Krugman’s point — that if people campaign like this then you get some idea of how they’re going to govern. In other words, it’s all about

the relationship between the character of a campaign and that of the administration that follows. Thus, the deceptive and dishonest 2000 Bush-Cheney campaign provided an all-too-revealing preview of things to come. In fact, my early suspicion that we were being misled about the threat from Iraq came from the way the political tactics being used to sell the war resembled the tactics that had earlier been used to sell the Bush tax cuts.

And now the team that hopes to form the next administration is running a campaign that makes Bush-Cheney 2000 look like something out of a civics class. What does that say about how that team would run the country?

You want fries with that $700 billion, Mr Paulson?

A few days ago I mentioned that the markets were thinking about the possibility of the US government defaulting on its debts.
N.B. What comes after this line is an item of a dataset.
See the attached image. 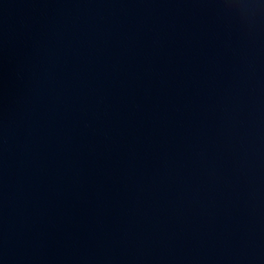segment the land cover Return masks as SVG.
<instances>
[{"label": "water", "instance_id": "1", "mask_svg": "<svg viewBox=\"0 0 264 264\" xmlns=\"http://www.w3.org/2000/svg\"><path fill=\"white\" fill-rule=\"evenodd\" d=\"M0 264H264V0H0Z\"/></svg>", "mask_w": 264, "mask_h": 264}]
</instances>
Professor Charles Goodhart, a noted UK economist, then came on BBC Radio explaining that it was impossible for a government to default in this way, and I assumed I had simply misunderstood the signals. But in today’s Financial Times, Gillian Tett reports as follows:

This week, the cost of insuring against a US default via credit derivatives hit record levels. Yesterday, London dealers were quoting between 23 and 28 basis points, meaning it costs €23,000 ($33,600) to €28,000 a year to insure €10m in bonds. But the quotes for McDonald’s were about 25bp-26bp.

Yes, you read that right: the entity that brought us big fries and the floppy clown commands as much gravitas in the credit world as the mighty US of A.

These CDS prices might seem weird: it is extremely unlikely the US will default. But there are at least two factors making investors jittery. One is the rising cost of US bail-out plans. If you spend $50bn here (to support money market funds), $85bn there (to rescue AIG), another $30bn (to complete the Bear Stearns deal) and then $700bn (for a bail-out), soon you are talking serious numbers.

More specifically, the rescue proposals from Hank Paulson, US Treasury secretary, are threatening to push gross US debt well above 70 per cent of GDP for the first time since 1954…

Interesting, eh?

Evening in America

[McCain] tried to remind viewers of his greater experience and heroic combat career, while also casting himself as a maverick outsider ready to storm the barricades. Mr. McCain wanted to be the true revolutionary in the room, but his is the Reagan revolution, and for a lot of people right now, it doesn’t look like morning in America.

The New York Times, summing up last night’s Presidential campaign debate.